*Your objective*.
Search the listing for the word "knee" and copy every line where it turns up.

=-=-=-=-=

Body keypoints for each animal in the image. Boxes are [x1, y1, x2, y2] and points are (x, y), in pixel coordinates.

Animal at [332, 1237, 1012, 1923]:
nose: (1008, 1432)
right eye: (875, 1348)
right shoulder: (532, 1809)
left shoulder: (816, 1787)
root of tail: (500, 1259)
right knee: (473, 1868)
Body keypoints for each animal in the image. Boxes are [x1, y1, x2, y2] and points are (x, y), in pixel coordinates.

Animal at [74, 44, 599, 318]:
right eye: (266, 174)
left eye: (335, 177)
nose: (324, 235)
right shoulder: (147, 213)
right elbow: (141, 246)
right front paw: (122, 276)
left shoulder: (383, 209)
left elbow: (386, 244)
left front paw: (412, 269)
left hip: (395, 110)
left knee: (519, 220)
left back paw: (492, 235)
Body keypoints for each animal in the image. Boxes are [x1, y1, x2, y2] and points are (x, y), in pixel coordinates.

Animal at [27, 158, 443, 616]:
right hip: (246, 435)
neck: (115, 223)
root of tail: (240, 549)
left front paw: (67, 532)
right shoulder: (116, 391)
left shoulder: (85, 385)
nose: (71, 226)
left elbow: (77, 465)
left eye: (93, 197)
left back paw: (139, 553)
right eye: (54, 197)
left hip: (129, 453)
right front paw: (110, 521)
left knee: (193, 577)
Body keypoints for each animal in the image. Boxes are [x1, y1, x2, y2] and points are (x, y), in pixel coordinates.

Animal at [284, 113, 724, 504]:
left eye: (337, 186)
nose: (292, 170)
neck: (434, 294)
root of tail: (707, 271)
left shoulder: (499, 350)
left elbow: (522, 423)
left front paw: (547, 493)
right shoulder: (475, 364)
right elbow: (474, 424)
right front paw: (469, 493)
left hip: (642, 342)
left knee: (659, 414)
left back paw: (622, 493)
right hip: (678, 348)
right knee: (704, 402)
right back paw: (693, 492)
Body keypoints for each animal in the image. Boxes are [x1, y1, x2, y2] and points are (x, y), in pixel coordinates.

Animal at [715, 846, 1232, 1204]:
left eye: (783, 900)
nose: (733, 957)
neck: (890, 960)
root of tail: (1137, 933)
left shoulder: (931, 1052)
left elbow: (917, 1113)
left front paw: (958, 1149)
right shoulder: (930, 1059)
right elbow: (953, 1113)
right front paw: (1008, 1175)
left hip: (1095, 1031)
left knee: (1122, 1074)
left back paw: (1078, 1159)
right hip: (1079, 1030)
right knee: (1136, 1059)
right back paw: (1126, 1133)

=-=-=-=-=

*Answer box*.
right knee: (473, 1868)
left knee: (519, 220)
left knee: (193, 577)
left knee: (659, 414)
right knee: (704, 402)
left knee: (1122, 1074)
right knee: (1136, 1059)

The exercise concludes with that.